For individual (or a small number of) tertiary hospitals especially in urban/peri-urban areas, the optimal choice is onsite LOX tanks, vaporized on demand and delivered to patients via piped systems (the norm in high-income countries). These hospitals can serve as “anchor users” and can be used as hubs for distributing oxygen cylinders to local primary/secondary clinics. Such a solution may be appropriate for rural tertiary hospitals as well, but only if the transportation infrastructure allows easy and regular access for large LOX trucks. Otherwise, onsite PSA systems may be more appropriate.
However, to reach a meaningfully large population, including in rural areas, an extensive decentralized oxygen infrastructure will be needed. The two choices for such a decentralized infrastructure are networks of (a) PSA plants that produce oxygen and fill cylinders and (b) LOX bulk storage sites with cylinder filling stations, regularly replenished via trucks from a central production facility.
Since the per-unit costs of PSA and LOX are similar, the choice between PSA and LOX in developing a large decentralized infrastructure should be based on the tradeoff between:
LOX and its (i) reliable availability of large volumes of LOX, often via imports; and (ii) reliability of the logistics of regular LOX deliveries via insulated cryotank trucks across a decentralized system.
Or PSA‘s ability to reliably operate and manage the plants.
There is likely enough surplus LOX capacity across the global production system to meaningfully increase the supply of medical oxygen to SSA. However, LOX is a capital-intensive commodity, and a basic economic tendency of capital-intensive production industries is to maximize the utilization of available capacity. As such, it is unlikely there is enough surplus LOX to solve the problem at the needed scale—unless new capacity is developed.
At the same time, the operational complexity of PSA plants with cylinder filling stations is only incrementally more than that of LOX bulk storage sites with the same type of filling stations. We believe this incremental operational complexity offsets the logistical complexity of managing a large number of regular deliveries by LOX tanks. Importantly, PSA plants will ensure much greater local control over a critical lifesaving commodity.
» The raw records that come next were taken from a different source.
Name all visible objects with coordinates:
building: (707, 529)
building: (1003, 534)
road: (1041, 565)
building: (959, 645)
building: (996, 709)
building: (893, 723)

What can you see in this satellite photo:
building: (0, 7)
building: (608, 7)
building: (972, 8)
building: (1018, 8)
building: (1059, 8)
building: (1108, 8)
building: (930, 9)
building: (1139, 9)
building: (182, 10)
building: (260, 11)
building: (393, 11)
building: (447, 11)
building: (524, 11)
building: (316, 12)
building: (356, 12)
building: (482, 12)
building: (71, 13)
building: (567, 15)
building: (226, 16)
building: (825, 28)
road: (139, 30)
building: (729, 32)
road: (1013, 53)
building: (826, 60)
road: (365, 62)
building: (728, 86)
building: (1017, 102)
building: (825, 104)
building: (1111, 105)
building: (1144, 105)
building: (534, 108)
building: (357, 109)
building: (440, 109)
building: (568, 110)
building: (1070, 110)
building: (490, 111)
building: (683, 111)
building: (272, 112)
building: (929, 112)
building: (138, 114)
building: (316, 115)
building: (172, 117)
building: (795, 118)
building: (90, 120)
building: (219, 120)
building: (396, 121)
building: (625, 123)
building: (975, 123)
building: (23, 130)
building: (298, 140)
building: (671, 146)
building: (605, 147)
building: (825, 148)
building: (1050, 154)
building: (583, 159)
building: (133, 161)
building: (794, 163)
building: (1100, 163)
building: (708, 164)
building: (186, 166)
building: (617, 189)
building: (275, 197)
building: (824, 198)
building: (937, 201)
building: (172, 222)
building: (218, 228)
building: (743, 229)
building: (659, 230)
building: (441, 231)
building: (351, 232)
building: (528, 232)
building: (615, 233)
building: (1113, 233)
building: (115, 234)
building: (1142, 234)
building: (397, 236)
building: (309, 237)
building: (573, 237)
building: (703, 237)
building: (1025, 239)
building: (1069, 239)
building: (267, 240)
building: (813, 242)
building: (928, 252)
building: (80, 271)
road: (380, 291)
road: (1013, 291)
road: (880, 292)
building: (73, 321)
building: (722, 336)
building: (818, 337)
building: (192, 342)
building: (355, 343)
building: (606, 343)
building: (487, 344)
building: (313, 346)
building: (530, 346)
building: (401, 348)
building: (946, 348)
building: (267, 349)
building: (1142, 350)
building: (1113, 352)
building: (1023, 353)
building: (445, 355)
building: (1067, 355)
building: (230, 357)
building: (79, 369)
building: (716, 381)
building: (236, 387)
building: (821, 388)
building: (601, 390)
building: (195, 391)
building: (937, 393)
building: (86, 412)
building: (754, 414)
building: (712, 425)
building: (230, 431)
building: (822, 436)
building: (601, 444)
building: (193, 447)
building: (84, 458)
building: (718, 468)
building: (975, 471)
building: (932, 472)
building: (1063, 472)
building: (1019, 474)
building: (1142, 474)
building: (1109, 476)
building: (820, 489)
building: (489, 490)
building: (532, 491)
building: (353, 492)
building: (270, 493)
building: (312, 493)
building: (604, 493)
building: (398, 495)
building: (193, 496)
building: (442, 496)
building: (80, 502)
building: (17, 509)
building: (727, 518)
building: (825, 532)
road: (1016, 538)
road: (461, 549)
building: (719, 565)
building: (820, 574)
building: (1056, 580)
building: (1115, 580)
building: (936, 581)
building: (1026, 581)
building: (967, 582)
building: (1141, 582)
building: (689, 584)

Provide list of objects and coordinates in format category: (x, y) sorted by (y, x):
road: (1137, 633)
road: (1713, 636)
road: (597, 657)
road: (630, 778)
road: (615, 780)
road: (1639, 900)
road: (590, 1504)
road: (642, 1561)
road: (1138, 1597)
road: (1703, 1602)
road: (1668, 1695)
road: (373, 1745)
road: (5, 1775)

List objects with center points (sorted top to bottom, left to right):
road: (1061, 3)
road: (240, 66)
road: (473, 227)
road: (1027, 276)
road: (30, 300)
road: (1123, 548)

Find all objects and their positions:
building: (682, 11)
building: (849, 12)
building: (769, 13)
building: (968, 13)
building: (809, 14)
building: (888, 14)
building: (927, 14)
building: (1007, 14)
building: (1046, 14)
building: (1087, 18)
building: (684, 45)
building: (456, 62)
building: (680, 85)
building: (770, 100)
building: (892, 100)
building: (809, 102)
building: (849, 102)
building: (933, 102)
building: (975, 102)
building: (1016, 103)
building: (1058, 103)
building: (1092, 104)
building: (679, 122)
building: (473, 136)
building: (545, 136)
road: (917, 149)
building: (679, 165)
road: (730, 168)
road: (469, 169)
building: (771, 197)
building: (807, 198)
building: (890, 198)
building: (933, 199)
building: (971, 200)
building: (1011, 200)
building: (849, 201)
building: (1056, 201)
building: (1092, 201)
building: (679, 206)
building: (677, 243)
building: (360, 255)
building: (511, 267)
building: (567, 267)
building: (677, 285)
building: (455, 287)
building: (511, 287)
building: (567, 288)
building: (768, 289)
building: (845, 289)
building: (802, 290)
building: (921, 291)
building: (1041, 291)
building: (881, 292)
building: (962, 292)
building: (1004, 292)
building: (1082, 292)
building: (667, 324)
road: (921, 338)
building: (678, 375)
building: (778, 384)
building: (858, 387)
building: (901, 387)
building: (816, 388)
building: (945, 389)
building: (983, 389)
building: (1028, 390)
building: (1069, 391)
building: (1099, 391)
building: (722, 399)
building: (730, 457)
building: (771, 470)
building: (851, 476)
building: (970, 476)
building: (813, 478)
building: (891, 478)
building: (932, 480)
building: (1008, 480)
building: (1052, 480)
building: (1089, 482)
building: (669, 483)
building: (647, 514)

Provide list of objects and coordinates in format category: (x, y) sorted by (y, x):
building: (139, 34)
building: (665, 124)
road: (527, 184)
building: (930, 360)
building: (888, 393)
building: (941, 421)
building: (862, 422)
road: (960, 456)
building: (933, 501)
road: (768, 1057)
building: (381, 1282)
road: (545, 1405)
On the margin, therefore, we believe that a decentralized network consisting largely of PSA plants—incorporating LOX stations based on how much supply can be guaranteed—offers the most promising option for a sustainable, self-reliant, large-scale solution to SSA’s medical oxygen deficit.
1 Cryogenic air separation plants also produce a number of other industrial gases.
2 More recently, a variation of the PSA process known as vacuum swing adsorption (VSA) has also emerged as an high-potential option. For the purposes of this discussion, we use the phase PSA to refer to both PSA and VSA.
3 Per-cylinder cost for oxygen suppliers. Note that market price to buyers of oxygen may not reflect the cost.